Alibaba shares surge nearly 7% in Hong Kong trading after the e-commerce giant announced expanded AI investment plans and pledged increased spending on its core business operations. The moves signal intensified competition in the artificial intelligence sector across Asia.
Technology sectors lead gains across Asian markets, with Hong Kong’s Hang Seng TECH sub-index climbing 2.5%. Japan’s TOPIX index rises 0.7% to a record 3,171.77 points, while Australia’s S&P/ASX 200 gains 0.7% to reach 8,824.20.
European markets open higher, with France’s CAC 40 rising 0.8% and Germany’s DAX advancing 0.6%. US stock index futures show mixed signals, with S&P 500 futures gaining 0.3% while Dow futures decline 0.1%.
Currency markets see the US dollar strengthen to 147.53 Japanese yen, while the euro falls to $1.1695. Oil prices extend losses, with Brent crude dropping 0.45% to $66.07 per barrel amid signs of softer demand and rising global supply.
The technology sector’s outperformance reflects accelerating investment in artificial intelligence infrastructure and digital transformation initiatives. Global IT spending reaches projected levels of $5.75 trillion in 2025, representing a 9.3% increase over 2024, with double-digit growth expected in data center and software segments.
Semiconductor companies benefit from strategic shifts toward vertical integration and capital expenditure on computing capacity. This approach aims to ensure supply chain resilience while meeting surging demand for AI-capable hardware across industries.
The Federal Reserve’s anticipated rate cut creates favorable conditions for growth-oriented technology investments, though companies face ongoing challenges from high valuations and energy consumption concerns related to data center operations.
Market analysts express cautious optimism about the Fed’s policy direction. “Inflation is not getting closer to the Fed’s target, but as labour market concerns grow more pressing, fears that price pressures will be persistent fade,” says Taylor Nugent, senior economist for markets at National Australia Bank.
Futures markets indicate near-certain expectations of a 25-basis-point rate reduction, with minimal speculation about a larger 50-basis-point cut. Ahmad Assiri, research strategist at Pepperstone, notes that market sentiment increasingly anchors on Fed rate cut expectations for next week’s meeting.
Recent inflation data shows consumer prices rose 0.4% in August, holding steady at around 3% annually. The figures align with expectations while easing concerns that tariff policies might trigger sharp price increases across key sectors.

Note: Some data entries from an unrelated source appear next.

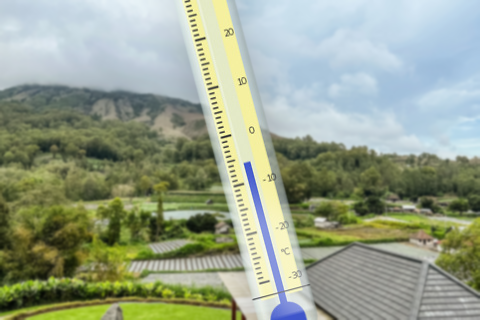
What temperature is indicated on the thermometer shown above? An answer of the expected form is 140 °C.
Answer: -6 °C
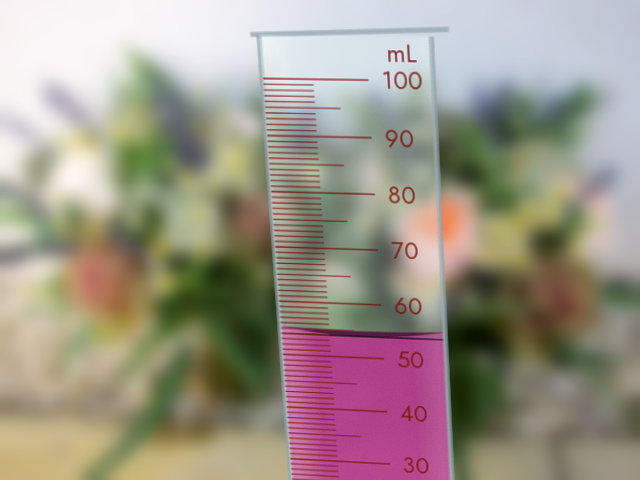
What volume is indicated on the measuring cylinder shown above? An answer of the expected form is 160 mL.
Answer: 54 mL
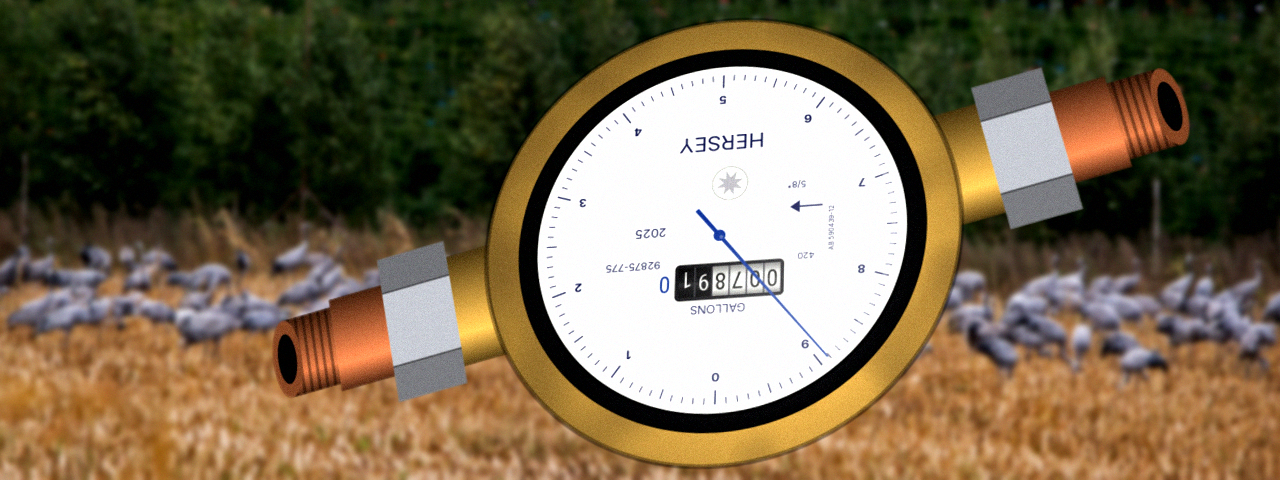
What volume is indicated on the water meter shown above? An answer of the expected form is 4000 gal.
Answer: 78908.9 gal
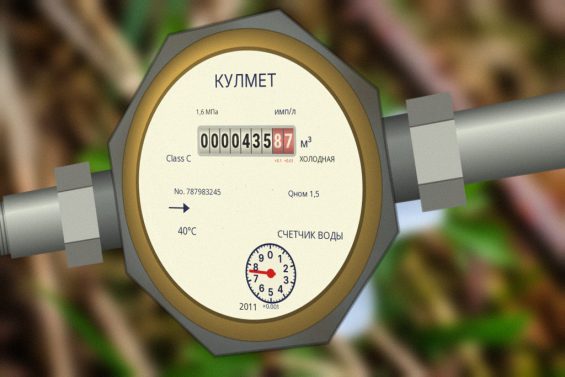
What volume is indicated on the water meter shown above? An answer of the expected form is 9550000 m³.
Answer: 435.877 m³
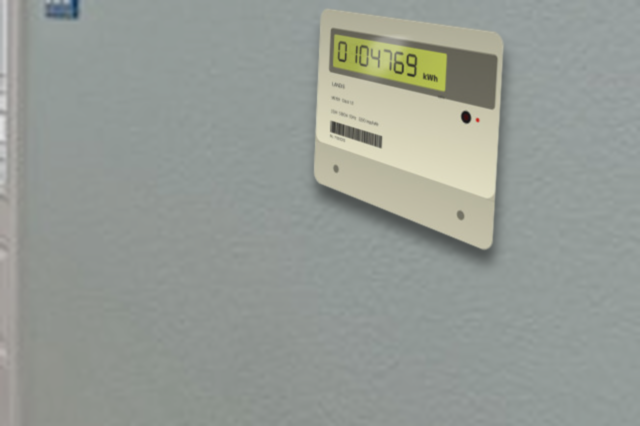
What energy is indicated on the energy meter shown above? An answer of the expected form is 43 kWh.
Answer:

Asian markets demonstrate strong momentum driven by technology sector leadership and Federal Reserve rate cut expectations. The combination of robust AI-related investments and accommodative monetary policy signals creates favorable conditions for continued equity market gains.
Companies across the region position themselves to capitalize on artificial intelligence demand while navigating challenges from geopolitical tensions and supply chain complexities. The current environment reflects a delicate balance between growth opportunities and valuation concerns as investors await central bank policy decisions.